Pamarot's thoughts cast my mind back to a study of the pair conducted by the University of Coruna in Spain in April. It found that more than 80% of Barcelona's passing moves involved Messi, compared to 60% with Ronaldo and Madrid. When Messi gets the ball, his only thought is getting it into the back of his opponents' net; when Ronaldo picks it up, his is to put it there himself.

At a time when the fluid passing and movement style of Spain and Barcelona is fashionable and everyone wants to watch tiki-taka, Ronaldo's fearsome power and single-minded selfishness when he is within sight of goal is, to some, considered an inferior alternative, aesthetically-speaking anyway.

Another player who has been on the receiving end of the genius of Messi and Ronaldo is Ivory Coast midfielder Didier Zokora. The 29-year-old played against Ronaldo five times in his three-year stint with Spurs and was in the Sevilla team that suffered a 5-0 defeat at Barcelona a month ago in which Messi scored twice.

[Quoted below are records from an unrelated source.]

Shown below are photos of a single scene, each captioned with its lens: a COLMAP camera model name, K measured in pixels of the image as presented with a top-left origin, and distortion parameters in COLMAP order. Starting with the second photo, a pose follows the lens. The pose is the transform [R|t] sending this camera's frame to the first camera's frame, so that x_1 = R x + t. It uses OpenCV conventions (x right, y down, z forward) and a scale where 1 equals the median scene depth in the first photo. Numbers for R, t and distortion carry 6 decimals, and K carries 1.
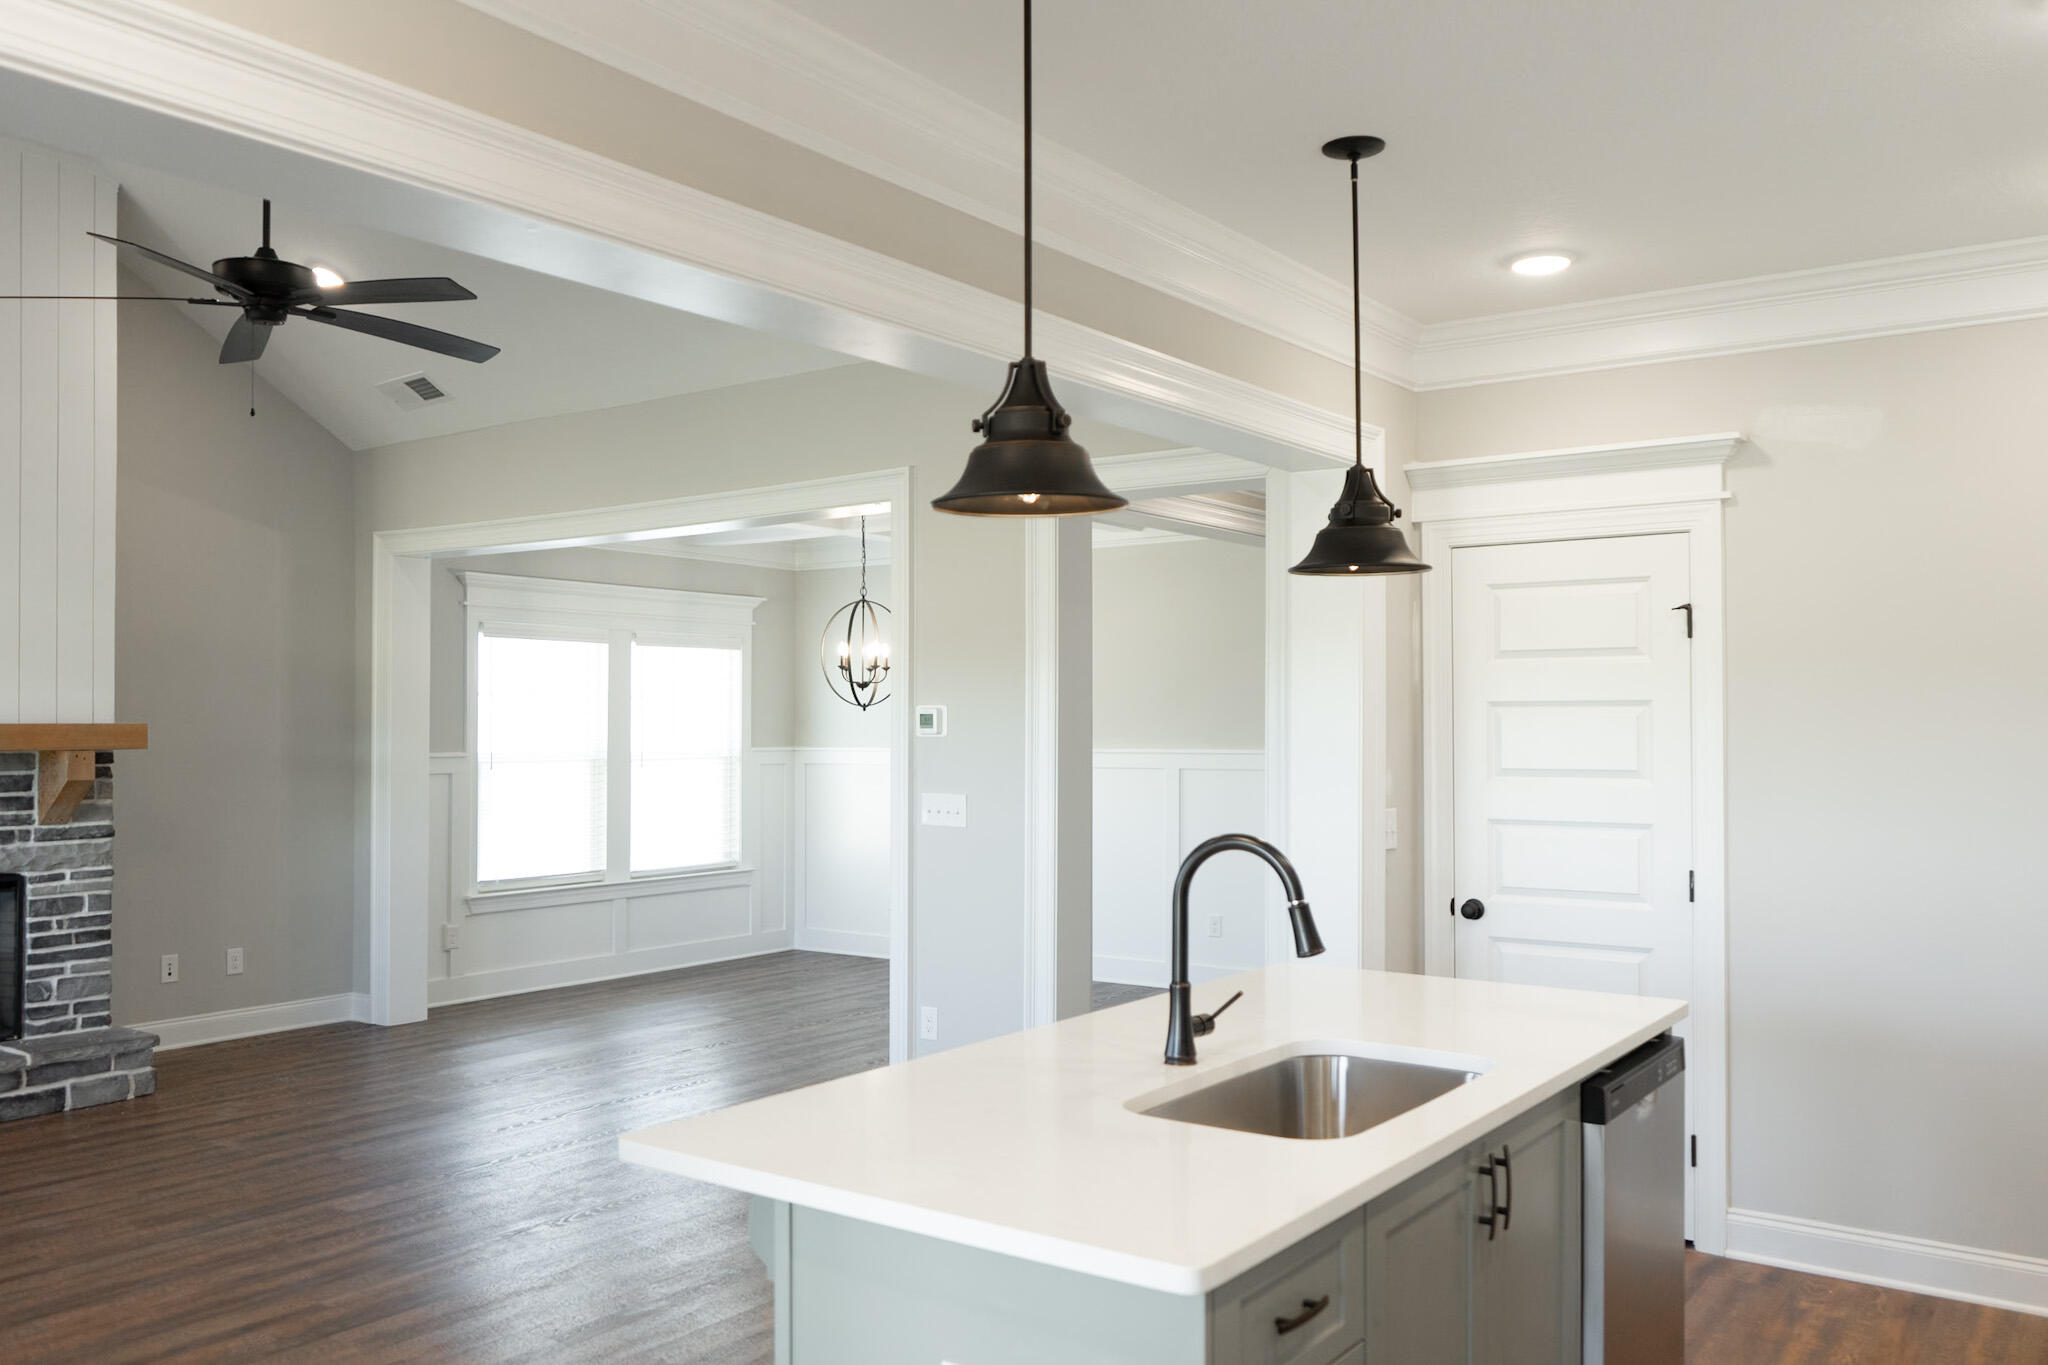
lens RADIAL K [[1679.2, 0, 1024.0], [0, 1679.2, 725.7], [0, 0, 1]] dist [0.013205, -0.003574]
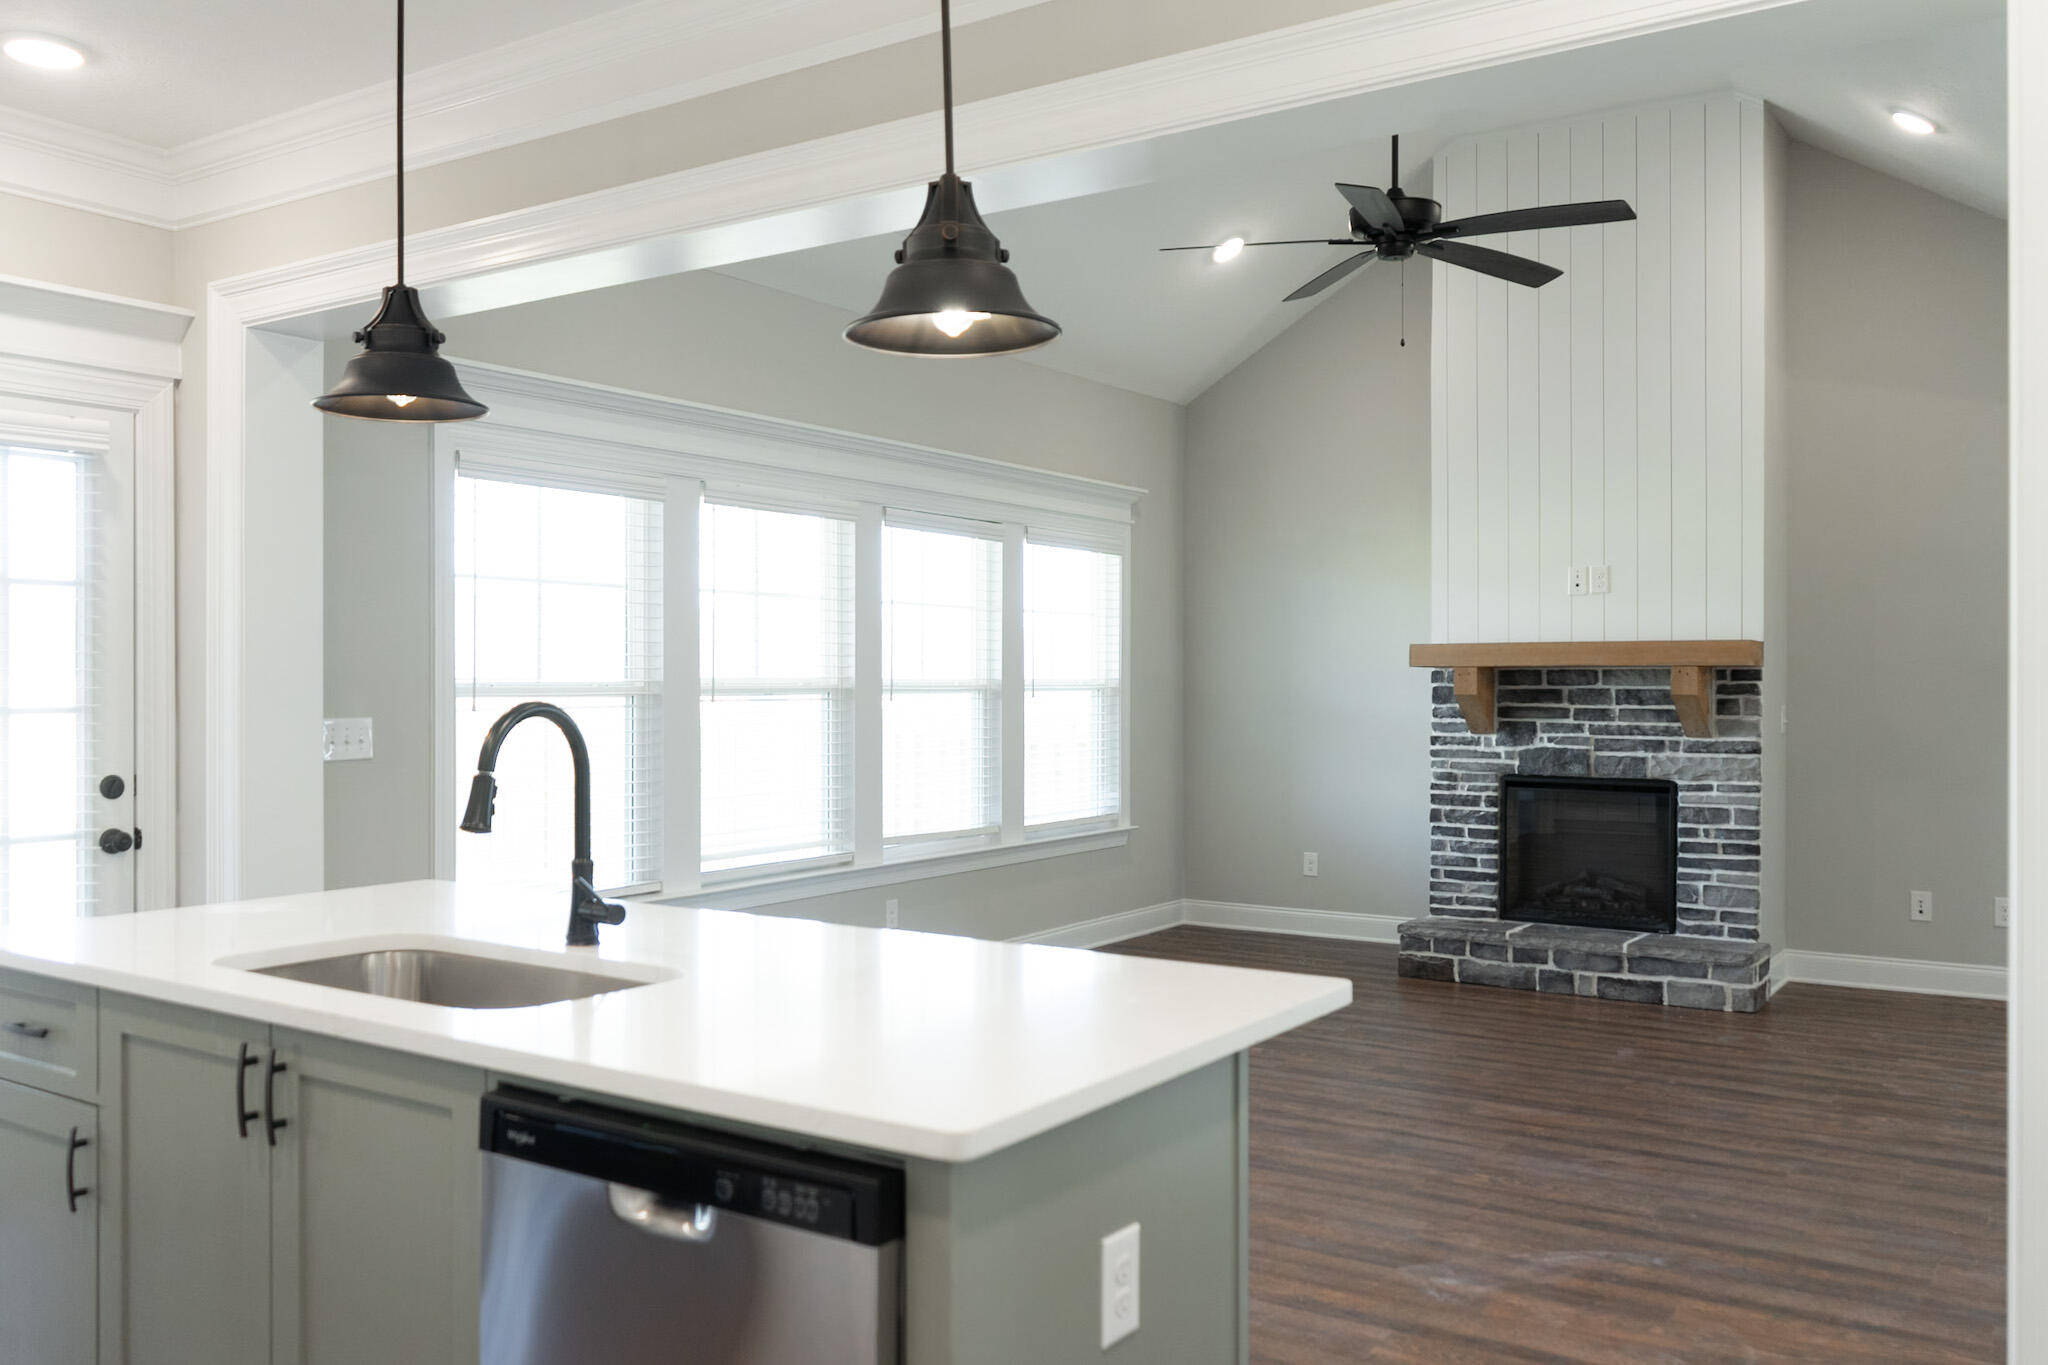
lens RADIAL K [[1679.2, 0, 1013.3], [0, 1679.2, 692.6], [0, 0, 1]] dist [0.013205, -0.003574]
pose [[0.038504, 0.009077, -0.999217, 0.456364], [-0.002490, 0.999957, 0.008988, 0.022023], [0.999255, 0.002142, 0.038525, 0.526863]]
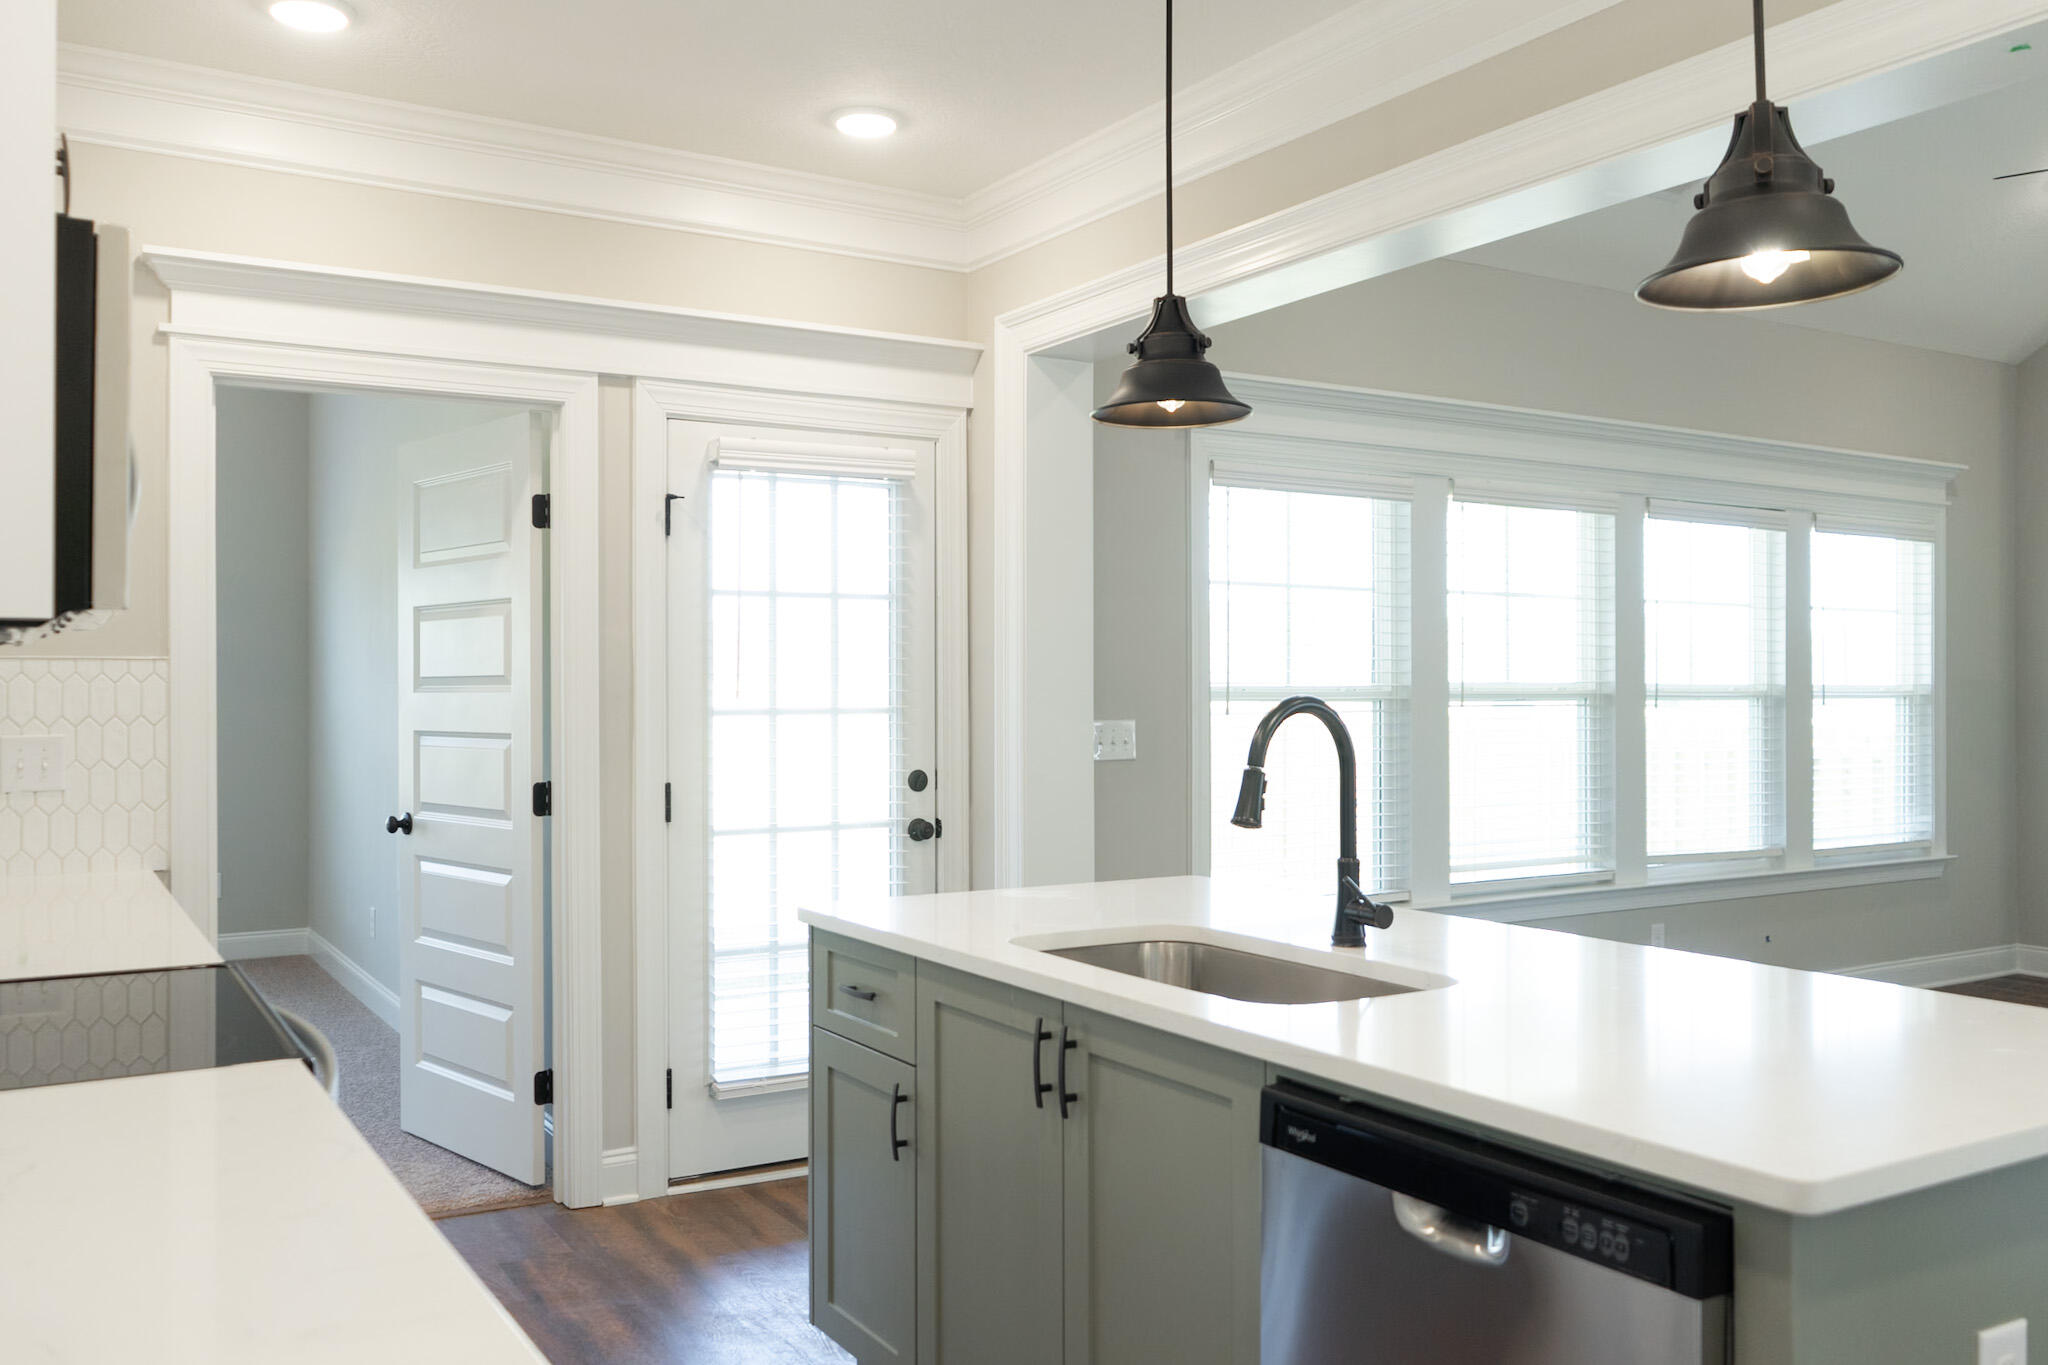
lens RADIAL K [[1679.2, 0, 1015.4], [0, 1679.2, 692.6], [0, 0, 1]] dist [0.013205, -0.003574]
pose [[-0.372010, -0.001430, -0.928228, 0.441829], [0.001439, 0.999997, -0.002117, 0.029383], [0.928228, -0.002123, -0.372006, 0.509363]]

"The two of them are very good, for sure, but I prefer Messi," said Zokora. "Messi is perfect in the art of dribbling, while Ronaldo's shot is incredible. It is very difficult to stop them, they are very, very fast. Could one of them go on and be the greatest? It is difficult to say it, but maybe..."

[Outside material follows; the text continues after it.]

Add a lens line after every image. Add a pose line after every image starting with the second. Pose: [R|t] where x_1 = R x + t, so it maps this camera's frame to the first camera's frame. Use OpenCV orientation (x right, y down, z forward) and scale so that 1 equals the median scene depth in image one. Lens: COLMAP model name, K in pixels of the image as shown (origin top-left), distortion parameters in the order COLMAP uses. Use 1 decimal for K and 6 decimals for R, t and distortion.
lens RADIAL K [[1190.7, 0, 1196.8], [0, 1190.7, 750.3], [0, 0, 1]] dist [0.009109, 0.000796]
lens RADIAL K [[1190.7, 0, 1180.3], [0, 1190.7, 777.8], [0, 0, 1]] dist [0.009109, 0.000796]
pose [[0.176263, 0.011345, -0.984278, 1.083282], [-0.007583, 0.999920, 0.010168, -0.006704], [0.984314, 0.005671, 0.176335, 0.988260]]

For now, it is far easier to let the numbers do the talking. Courtesy of Infostrada Sports, here are the pair's breathtaking goal tallies in black and white:

Lionel Messi:

- 22 goals in 17 games for Barcelona this season
- 54 goals in 48 games for Barcelona in 2010
- Has scored in nine consecutive games for Barca
- In last five seasons (this season last), has scored: 17, 16, 38, 47, 22

Cristiano Ronaldo:

- 16 goals in 18 games for Real Madrid this season
- 38 goals in 42 games for Real Madrid in 2010
- Has scored 14 goals in 12 La Liga games this term
- In last five seasons (first three with Man Utd), has scored: 23, 42, 26, 33, 18

Chalk and cheese they may well be, but in the prolific way they find the net these men - who rarely play as out-and-out strikers - do at least have something in common. And according to the University of Coruna's study, that's not all. They also believe Messi and Ronaldo to be the two fastest players in the history of the game in terms of running with the ball.

So who do you pity more ahead of the game the whole footballing world will be watching, the Barcelona backline or the Real Madrid rearguard? I asked Pamarot who it is easier to play against, and he laughed down the telephone at me. "Haha. Seriously? OK, I want to play against both because they are the ultimate test of your abilities."

Plaudits from pundits and their peers have not been in short supply as the build-up to the most talked-about domestic fixture on Earth grows ever closer. "It is clear to me, Cristiano is number one," said Mourinho.

After watching Barca and Messi rip apart his Panathinaikoas side in Europe on Wednesday, midfielder Luis Garcia purred: "Messi is a phenomenon. One can only enjoy his play. Such a player only comes by once in several decades."

Even the Spanish prime minister Jose Luis Rodriguez Zapatero has got involved in the debate, claiming he prefers the "dribbles" of Messi to the playing style of Ronaldo, though his opinion should be taken with the caveat that the 50-year-old is a lifelong Barcelona fan.

On Monday, these two footballing phenomena go head-to-head before an expectant audience of about 98,000 people in Barcelona and tens of millions more on television around the world. They will both feel they have an extra point to prove, too: in seven games, Messi has never scored or had an assist against a Mourinho team; similarly in five, Ronaldo has never found the net against Barca.

With the likes of Maradona, Pele and Johan Cruyff all reaching the peak of their powers in different eras, perhaps we should be grateful that for this generation, the stars will collide in front of our very eyes.